Report on Chaiten (Chile) — 5 November-11 November 2008
Smithsonian / US Geological Survey Weekly Volcanic Activity Report, 5 November-11 November 2008
Managing Editor: Sally Kuhn Sennert
Please cite this report as:
Global Volcanism Program, 2008. Report on Chaiten (Chile). In: Sennert, S K (ed.), Weekly Volcanic Activity Report, 5 November-11 November 2008. Smithsonian Institution and US Geological Survey.
42.833°S, 72.646°W; summit elev. 1122 m
All times are local (unless otherwise noted)
SERNAGEOMIN reported that on 5 November the S bank of the Chaitén River (locally known as the Blanco) had overflowed and flooded local houses due to intense rains a few days before.

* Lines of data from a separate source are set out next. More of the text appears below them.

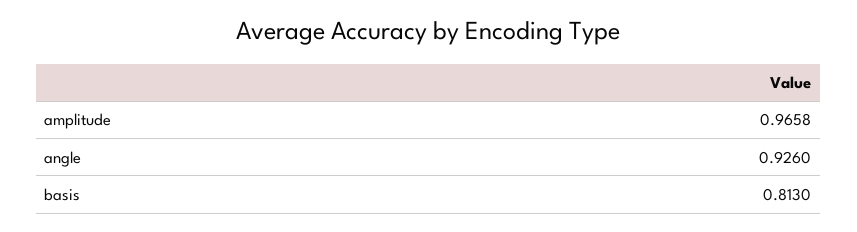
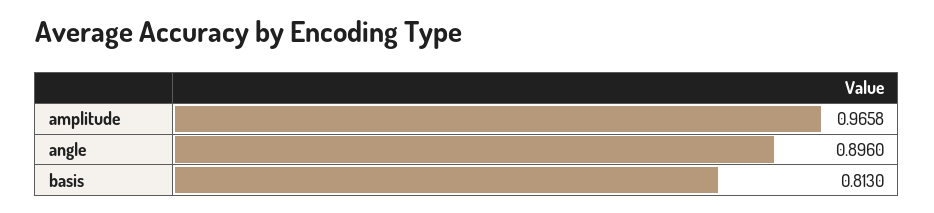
  {
    "amplitude": 0.9658,
-   "angle": 0.926,
+   "angle": 0.896,
    "basis": 0.813
  }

Based on observations of satellite imagery and web camera views, the Buenos Aires VAAC reported that during 9-11 November ash plumes from Chaitén rose to altitudes 2.1-2.4 km (7,000-8,000 ft) a.s.l. and drifted ESE, E, and NE. A thermal anomaly was present on 10 November.
Geologic Background. Chaitén is a small, glacier-free caldera with a compound Holocene lava dome located 10 km NE of the town of Chaitén on the Gulf of Corcovado. Early work had identified only a single explosive eruption during the early Holocene prior to the major 2008 eruption, but later work has identified multiple explosive eruptions throughout the Holocene. A rhyolitic obsidian lava dome occupies much of the caldera floor. Obsidian cobbles from this dome found in the Blanco River are the source of prehistorical artifacts from archaeological sites along the Pacific coast as far as 400 km from the volcano to the N and S. The caldera is breached on the SW side by a river that drains to the bay of Chaitén. The first historical eruption, beginning in 2008, produced major rhyolitic explosive activity and growth of a lava dome that filled much of the caldera.